COLLECTING
In the late 1980’s I had a lady friend who enjoyed collecting antiques. She dragged me around to all sorts of places, picking through peoples old junk, hoping to find something of value that all the people before us had missed. Surprisingly, she found quite a few pieces which she considered worthy of her collection. However, I might mention that if you’re not into collecting something, these forays can very quickly become very boring.
Those journeys quickly became almost a punishment to me. Sometimes we would drive for several hours to get to an event and if it was a large event, we’d spend hours wandering through the maze, picking up pieces, studying them, replacing them and moving on to the next table. Boring,,,,,, I repeat, BORING!!! However, for the collector, it’s like being in Seventh Heaven. They so look forward to the next foray and the joy they get from finding a particularly sought after piece, especially if they “ pick it up for a song” as she often did.
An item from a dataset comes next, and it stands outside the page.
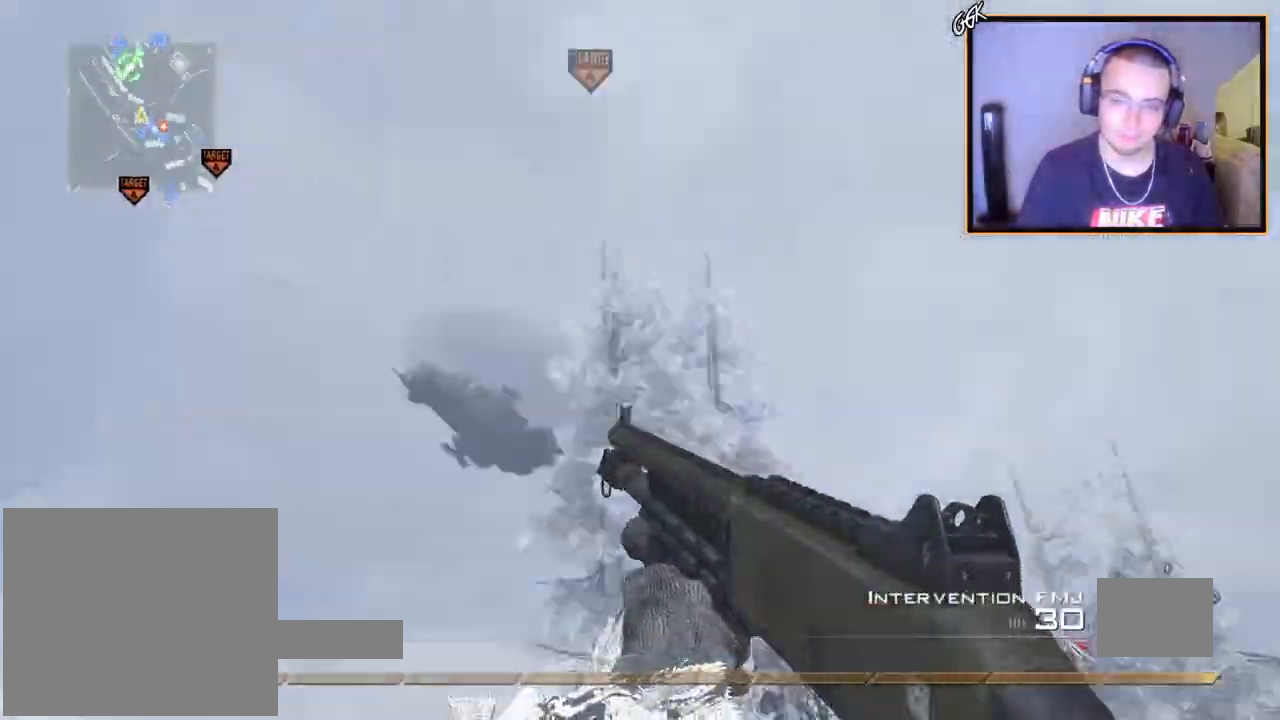
{"buttons": [], "left_stick": "up-left", "right_stick": "right", "events": [[33, "right_stick", "down-left"], [217, "right_stick", "down-right"], [267, "left_stick", "up-left"], [267, "right_stick", "right"], [317, "CROSS", "down"], [317, "L3", "up"], [417, "CROSS", "up"]]}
However for me, the primary joy to those journeys came from the fact that it’s “hungry” entertainment and invariably we’d stop for a meal at some new place where we had not eaten before.
She collected many types of antiques, but her most favored was “gray granite.” It is old cookware made out of tin or metal. There is “blue granite” which is rarer and much more expensive, as I was informed; however she didn’t collect that, only gray. It’s amazing how many different types of cookware there are: Scoops, ladles, teapots, pots, pans, kettles, strainers and on and on it goes, even spoons, knives and forks.
Once you have a fairly complete collection, you don’t stop “prospecting” or looking, you simply attempt to find duplicates which are in better condition than the one you already have, or as more likely is the case, by the time you’re close to completing your collection, you’ve already begun collecting something else.
Well, after a fashion it became clear that there was no end to this process. Once you get started collecting, you never stop. If your collection is complete, you begin collecting something else while you continue to try to improve your collection. In fact, avid collectors collect more than one particular type of item; many of them collect dozens of different things. It might be old tobacco tins, baseball caps, jack knives, old bottles, hell when it comes right down to it, old anything.
Soon enough, I realized that I was going to have to start collecting something or die of boredom. This was in the mid to late 80’s and I had been saving license plates. Not all plates, just the Michigan plate for 1976. It was a real patriotic looking red, white and blue plate depicting the US flag. I had several sets which I had kept when that plate was replaced by the next issue and over the years I had come into possession of several others. It was a start. So, I began collecting license plates. Well, they are all over. Every place we went, I found license plates. Not just Michigan plates but from all states and several foreign countries. I didn’t want to have to build another garage to have a place to store my collection, so I decided that I needed to start collecting something that wasn’t so easy to find.
I had received a bottle of Avon aftershave as a birthday gift from my son, some years earlier. It was shaped like an antique car and I had always treasured it, probably more because it was a gift from my son than because of its shape, but certainly not because of the contents. At any rate, one day when we were pawing through old junk, looking for treasure, I came across another Avon bottle shaped like a car. In fact, I found 2 or 3 of them in the same junk pile. Until that time, I hadn’t realized that there were more than the original I had received from my son. That day, a collector was born. Soon enough, I had 10 or 15 cars in my collection and was anxious to find out how many more of them there might be. I purchased a collectors book and soon determined that there were something in the neighborhood of 30 different types of Avon bottle cars. Well, not all of them were cars. There were pickup trucks, a mail truck, train engines and a motorcycle. Suffice it to say, there were enough of them to make it interesting to attempt to complete the collection of them all and yet they were scarce enough that I wouldn’t need a pole barn to house them all.
As time passed, I was no longer seeing the lady friend who had gotten me hooked on collecting, but that didn’t stop me from collecting. I no longer found myself seeking new venues as frequently, but still from time to time I came across another car to add to the collection. Eventually, I also began collecting eagles. All types of eagles, but preferably of a patriotic nature. They aren’t necessarily old or antique, but they are interesting and patriotic. Unfortunately, the old antique is now me.